-- ASSIGNMENT 1 --
In the mailing list message about the mac80211 regression, what did Felix Fietkau notice with Toke's ath9k txq patch?
-- ASSIGNMENT 2 --
Continue the mailing list message about the mac80211 TCP regression from the point where it stops.

-- SOURCE PASSAGE --
—————

From: =?utf-8?Q?Toke_H=C3=B8iland-J=C3=B8rgensen?= <toke@toke.dk>
To: Felix Fietkau <nbd@nbd.name>
Cc: linux-wireless <linux-wireless@vger.kernel.org>,
	Michal Kazior <michal.kazior@tieto.com>
Subject: Re: TCP performance regression in mac80211 triggered by the fq code
References: <11fa6d16-21e2-2169-8d18-940f6dc11dca@nbd.name>
Date: Tue, 12 Jul 2016 14:28:07 +0200
In-Reply-To: <11fa6d16-21e2-2169-8d18-940f6dc11dca@nbd.name> (Felix Fietkau's
	message of "Tue, 12 Jul 2016 12:09:24 +0200")
Message-ID: <87shvfujl4.fsf@toke.dk> (sfid-20160712_142818_031004_CF729438)
MIME-Version: 1.0
Content-Type: text/plain
Sender: linux-wireless-owner@vger.kernel.org

Felix Fietkau <nbd@nbd.name> writes:

> Hi,
>
> With Toke's ath9k txq patch I've noticed a pretty nasty performance
> regression when running local iperf on an AP (running the txq stuff) to
> a wireless client.

—————

-- RECORDED DATA --

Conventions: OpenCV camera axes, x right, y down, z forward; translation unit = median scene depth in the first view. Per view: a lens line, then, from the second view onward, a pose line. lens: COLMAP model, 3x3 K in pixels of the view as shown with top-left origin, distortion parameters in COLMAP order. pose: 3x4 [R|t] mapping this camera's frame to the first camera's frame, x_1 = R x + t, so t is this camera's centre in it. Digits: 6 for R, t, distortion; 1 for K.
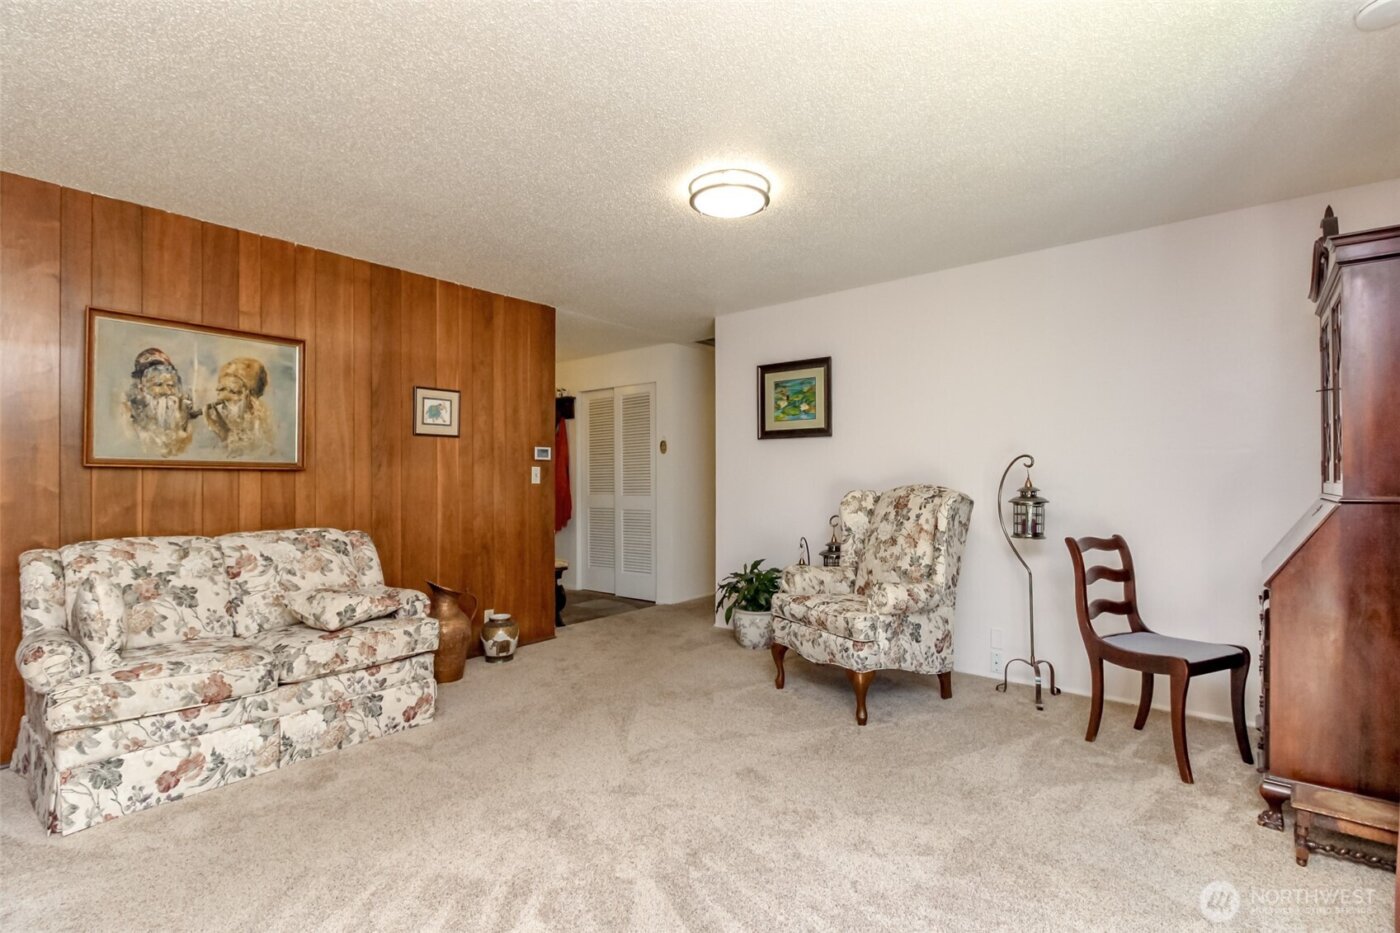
lens RADIAL K [[657.8, 0, 698.2], [0, 657.8, 479.8], [0, 0, 1]] dist [0.000109, -0.000339]
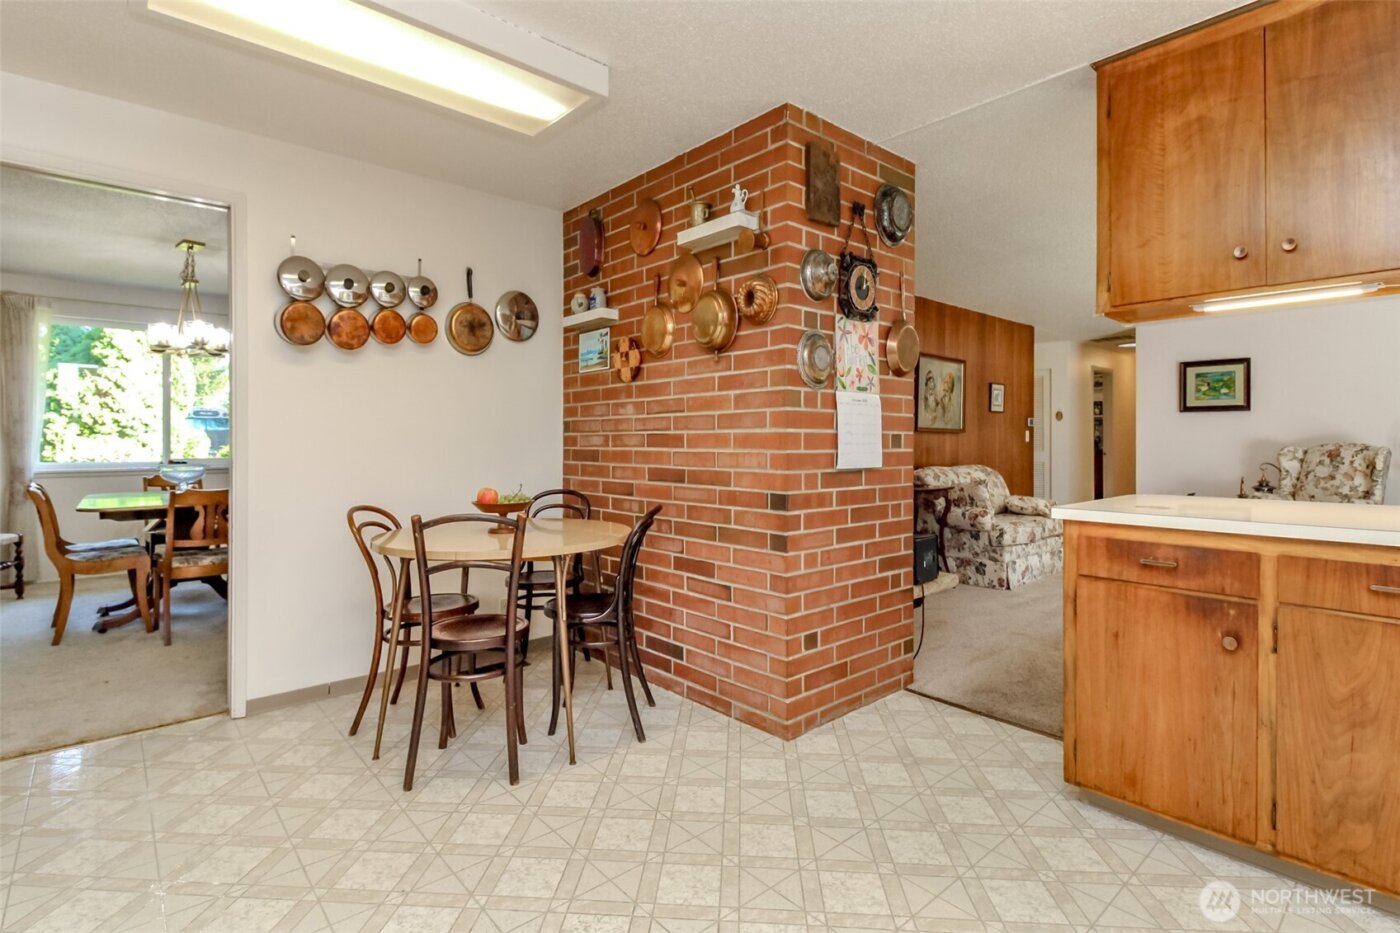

—————

-- RESPONSE AREA 1 --
A pretty nasty performance regression when running local iperf on an AP (running the txq stuff) to a wireless client.

-- RESPONSE AREA 2 --
>
> Here's some things that I found:
> - when I use only one TCP stream I get around 90-110 Mbit/s
> - when running multiple TCP streams, I get only 35-40 Mbit/s total
> - fairness between TCP streams looks completely fine
> - there's no big queue buildup, the code never actually drops any packets
> - if I put a hack in the fq code to force the hash to a constant value
> (effectively disabling fq without disabling codel), the problem
> disappears and even multiple streams get proper performance.
>
> Please let me know if you have any ideas.

Hmm, I see two TCP streams get about the same aggregate throughput as
one, both when started from the AP and when started one hop away.
However, do see TCP flows take a while to ramp up when started from the
AP - a short test gets ~70Mbps when run from one hop away and ~50Mbps
when run from the AP. how long are you running the tests for?

(I seem to recall the ramp-up issue to be there pre-patch as well,
though).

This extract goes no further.